“Chuck, I can’t see in here!”

General Yeager: I never lost a pilot while flying chase, but there were many close calls.

From Carl Bellinger:

Flying chase was an art that not many test pilots bothered to perfect. There’s no glory flying chase – no goal assist, no brownie points. But a skilled and dedicated chase pilot often meant the difference between making it back or not in a dire emergency. Chuck Yeager was the best one to have flying your wing in a tight spot. Everyone wanted him to fly as chase because he had logged more rocket flying time than anyone else and knew those complex systems intimately. He was also the most skilled and experienced test pilot there, who had taken off and landed thousands of times on those lake beds in all kinds of situations.

And he had the best damned eyes of any of us and could spot trouble before a warning light flashed on the instrument panel.

Chasing was unselfish flying, and there were some pilots who just didn’t stay alert. Chuck was a noticeable exception. He flew as balls-out flying chase as he did flying the X-1. As a chase pilot, he was a ten; by comparison, most of the others were sixes or sevens. The difference was critical. I know.

Yeager saved my life.

I was testing Republic’s prototype, the X-F-91, a rocket-propelled experimental fighter, in the summer of 1951. Chuck flew chase on my first flight. We took off at the first light of dawn. I was rolling down the lakebed runway, getting ready to lift off, when he came by in a Sabre and began to fly in formation with me before I was even airborne – superb piloting right from the start. He did a half-roll right above my canopy to check me before I had my wheels up.

I had just lifted off the deck and retracted my gear when Chuck radioed: “Man, you won’t believe what’s coming out of your engine.”

A moment later, I got a fire warning light.

“Christ,” I said, “I think I’m on fire.”

He replied, “Old buddy, I hate to tell you, but a piece of molten engine just shot out your exhaust and you’d better do something quick.”

He meant I should immediately punch all my wing tanks and turn right back onto the runway.

We were about 500 feet over the lakebed heading out.

He cautioned: “Don’t you hit my house with those tanks, either.”

Normally, I would’ve laughed but we both knew I was in one helluva bind, too low to eject and my cockpit filling with dense black smoke. The fire in back was tremendous, and I radioed to him, “Chuck, I can’t see in here.”

“Do a two-seventy to the right and keep it tight,” he replied in that calm voice.

I followed his instructions, got me gear down, and in only a few crisp words, he had me lined up and landing. He stayed right on my wing as we touched down.

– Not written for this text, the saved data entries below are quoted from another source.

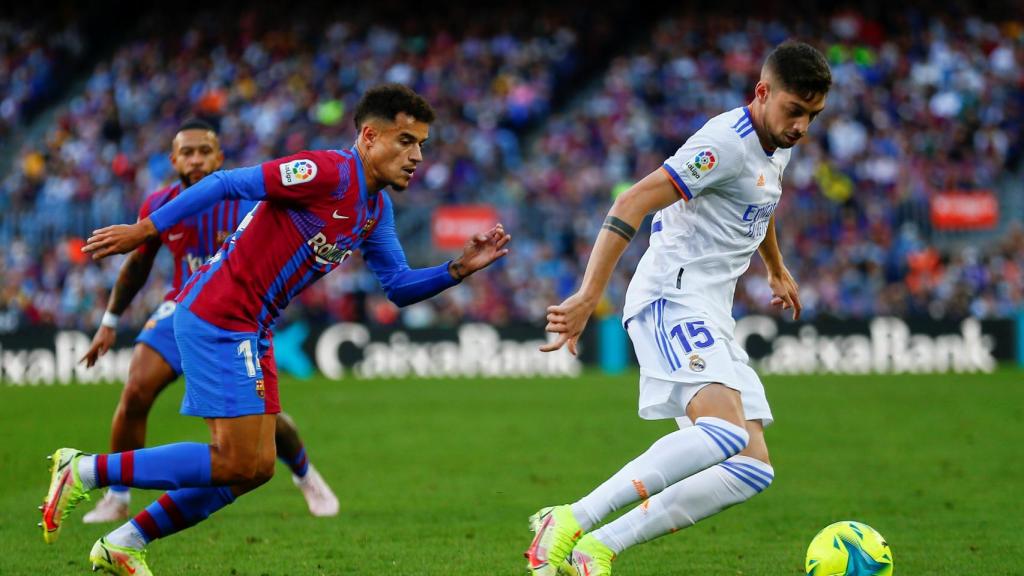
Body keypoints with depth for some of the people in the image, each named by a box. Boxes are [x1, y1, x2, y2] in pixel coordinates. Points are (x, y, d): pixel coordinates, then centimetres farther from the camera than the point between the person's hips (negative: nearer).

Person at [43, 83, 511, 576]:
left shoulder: (376, 209, 12)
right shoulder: (330, 173, -17)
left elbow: (399, 287, 17)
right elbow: (226, 184, -17)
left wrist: (460, 268, 0)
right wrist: (143, 230, -17)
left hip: (249, 330, 10)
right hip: (216, 317, -10)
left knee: (255, 467, 8)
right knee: (238, 462, -13)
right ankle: (84, 470, -4)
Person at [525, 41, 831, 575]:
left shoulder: (776, 146, 16)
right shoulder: (726, 144, -14)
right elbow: (631, 204, -23)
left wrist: (777, 271, 55)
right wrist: (587, 296, -31)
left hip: (710, 319, 10)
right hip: (673, 300, -10)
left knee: (753, 468, -3)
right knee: (726, 430, -32)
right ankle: (569, 523, -31)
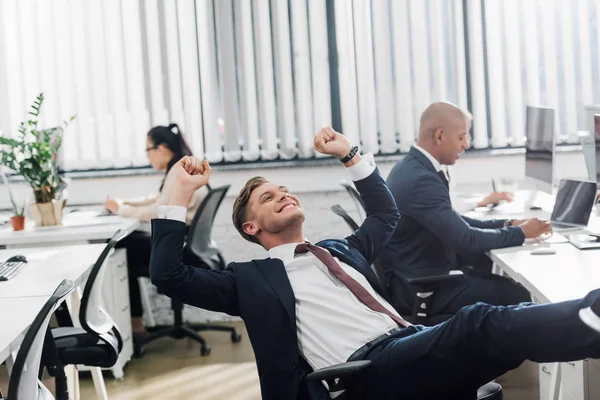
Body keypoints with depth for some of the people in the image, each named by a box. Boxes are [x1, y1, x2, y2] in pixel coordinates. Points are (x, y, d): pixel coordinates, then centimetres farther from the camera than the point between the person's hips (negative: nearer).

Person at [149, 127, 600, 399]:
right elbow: (170, 276, 7)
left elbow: (387, 214, 44)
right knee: (478, 324, -33)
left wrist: (350, 155, 36)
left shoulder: (339, 250, 33)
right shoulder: (253, 278, 15)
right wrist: (178, 194, 5)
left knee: (484, 325, -27)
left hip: (411, 347, 7)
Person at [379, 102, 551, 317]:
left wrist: (507, 224, 5)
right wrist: (521, 233, -10)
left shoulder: (413, 168, 7)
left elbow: (454, 223, 15)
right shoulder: (421, 180, -24)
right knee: (518, 295, -11)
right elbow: (466, 239, -24)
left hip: (418, 275, 10)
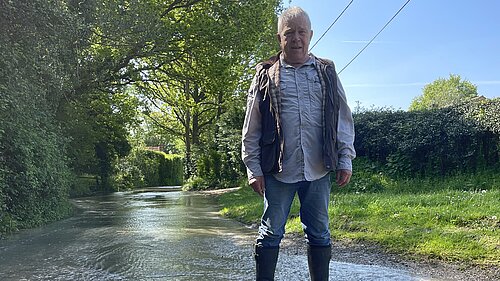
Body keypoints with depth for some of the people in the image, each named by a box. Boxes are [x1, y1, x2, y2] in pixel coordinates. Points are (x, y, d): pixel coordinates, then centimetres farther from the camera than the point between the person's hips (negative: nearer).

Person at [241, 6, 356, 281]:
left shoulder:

I had that canopy open and hit the ground the moment the ship stopped rolling. I jumped for it just as the tail melted off. Flames and smoke poured into the sky.

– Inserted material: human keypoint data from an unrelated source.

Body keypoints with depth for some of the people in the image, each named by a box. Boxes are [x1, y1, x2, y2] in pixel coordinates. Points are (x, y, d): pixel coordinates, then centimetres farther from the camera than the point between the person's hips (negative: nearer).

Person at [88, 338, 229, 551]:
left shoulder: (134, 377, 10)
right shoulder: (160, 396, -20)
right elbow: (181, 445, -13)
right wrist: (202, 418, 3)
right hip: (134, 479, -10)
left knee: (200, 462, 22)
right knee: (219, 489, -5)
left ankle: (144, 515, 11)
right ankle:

Chuck was right there and I climbed on his wing. His canopy was open and I just shook my head.

“Damn, that was close,”  I shouted at him.

“It really was,” he laughed.

We taxied up the lake bed with me holding onto his fuselage and met the fire trucks racing towards us in a cloud of dust from seven miles away.

From the time Chuck saw my engine start burning until he talked me down took no more than ninety seconds. That’s about all the time we had.

The X-F-91 had burnt to ashes by the time the fire engine arrived at the scene.